Words and Lyrics: Ian Dixon Potter
Music: Neil Thompson
Director: Jack Jones
Ian Dixon Potter’s dire musical comedy Love and Hate in Stoke on Trent has been through several iterations in its brief but over-long lifespan. As a play, Hiding Heidi, it had a fringe outing in 2017. An updated version of the work renamed Little England had another fringe showing a year later. The White Bear Theatre’s newest version is proof, if proof were needed, that tarting up lazy polemic with a clutch of derivative songs rarely makes a show any less trite or one-dimensional. Perhaps the producers were hoping for third-time lucky. The rest of us can only wish for three strikes and you are out. Please, someone, give this show the decent burial it merits.
Stoke-on-Trent voted 70% leave in the EU referendum, earning itself a tabloid label as the UK’s Brexit capital. Dixon Potter offers up a simple-minded dystopian version of the town, peopled by boilerplate racists and xenophobes, whose dwindling remaining Remainers suffer under the yoke of a dictatorship led by Prime Minister Jacob Rees-Mogg. The government is rebuilding Hadrian’s wall, whether to keep the Scots out or the English in is unclear. Machine-gun toting Swat teams from the Unregistered and Illegal Aliens Enforcement Office roam the city in search of unregistered baristas.
Brexit-voting Dorothy (Kate Carthy), a kind of poor woman’s Nadine Dorries, lives with her anxious Europe-loving, but love-starved son Ralph (Matt Williams). She is recovering from a stroke and needs a live-in carer, not that this inhibits her from delivering a rousing, passionate hymn to little-England nationalism called Too Many Foreigners. Enter Heidi (Anastasia Aush), a cut-and-paste archetypal care-worker from a sort of oddly comic bohemian European country called Lichtenberg. Heidi tells us in her opening number that she adores England’s “mountains green and weeping willows” but “England just doesn’t love me”.
At the risk of heavy fines Dorothy and Ralph offer Heidi work, under the condition the paperless carer hides in the cupboard should informing neighbour Maureen (Jane Speare) or the immigration inspector (in the form of an embarrassed-looking Neil Summerville) call. Will Dorothy’s dislike of immigrants melt in the face of Heidi’s manifest European charms? Will Ralph and Heidi find love? Will the inspector call?
Dixon Potter does not seem to like Leavers much. His stokies exist on a continuum that runs from mere Daily Express-reading reactionaries to flatulent, lazy, goose-stepping, boozing bigots who hate Muslims almost as much as they loath gays. Without a scintilla of space for nuance or empathy even the most ardent of Remainers might be tempted to conclude, ‘give these people a break’. His token Remainer, Ralph, categorises women as either “steerage” or “blue stockings” and appears to think the only good thing about the English is that they are not Scots. At least the show’s evident (presumably spoof) disdain for its characters is even-handed.

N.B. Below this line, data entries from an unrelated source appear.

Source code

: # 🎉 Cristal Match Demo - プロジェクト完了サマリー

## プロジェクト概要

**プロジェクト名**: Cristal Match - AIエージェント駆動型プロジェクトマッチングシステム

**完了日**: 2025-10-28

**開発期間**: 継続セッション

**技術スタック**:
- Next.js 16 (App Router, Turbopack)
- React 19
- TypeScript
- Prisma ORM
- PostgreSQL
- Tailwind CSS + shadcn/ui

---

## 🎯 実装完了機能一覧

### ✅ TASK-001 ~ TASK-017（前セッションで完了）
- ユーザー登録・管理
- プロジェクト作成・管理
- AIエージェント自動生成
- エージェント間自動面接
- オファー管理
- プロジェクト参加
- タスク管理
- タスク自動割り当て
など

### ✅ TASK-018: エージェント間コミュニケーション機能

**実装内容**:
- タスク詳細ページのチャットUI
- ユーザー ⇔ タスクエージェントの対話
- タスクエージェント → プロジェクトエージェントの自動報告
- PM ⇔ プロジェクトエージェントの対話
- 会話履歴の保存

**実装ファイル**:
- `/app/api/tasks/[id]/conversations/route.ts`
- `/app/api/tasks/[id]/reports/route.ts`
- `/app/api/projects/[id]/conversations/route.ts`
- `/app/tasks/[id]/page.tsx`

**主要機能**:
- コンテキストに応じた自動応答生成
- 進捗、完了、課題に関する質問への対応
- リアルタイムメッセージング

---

It is hard to detect any artistic theme in Love and Hate in Stoke on Trent beyond a burning desire to relitigate conflicts from which most of the rest of the country is striving to move on. The show is too heavy-handed to work as satire and too clumsy to work as farce. Mostly it feels like watching a bad 70s sitcom, set in a GB News studio, involving a shouting match between Nigel Farage (here reimagined as Rees-Mogg’s “dago” taunting Foreign Secretary) and a marauding troop of vexed Guardian newspaper columnists.
Laughs, such as they are, come mostly from a sense of ongoing despair at unfolding events. A charitable interpretation might be Dixon Potter is making a comment on the right-wing echo-chamber he supposes drove unthinking millions to vote for Brexit. Fair enough as polemic, but the Corbynite propaganda he offers in return is barely distinguishable in its inability to acknowledge a legitimate opposing point of view. Mid-way through a show that is at least 45-minutes too long Dorothy shouts to her son, “you’re like a one-tracked record”. Right back at you, Mr Dixon-Potter.
Aush has a lovely, fresh singing voice that is mostly wasted. Williams struggles manfully with his main number, In My Head I’m European, set to a mangled synth version of Beethoven’s Ode To Joy. Summerville manages to not cringe too obviously when singing “I’m white, I’m male, I’m straight, I’m English – it doesn’t get much better than that”.
If you like, metaphorically speaking, being repeatedly hit over the head with a mallet, go see this show. Otherwise, you are better off doing the dishes.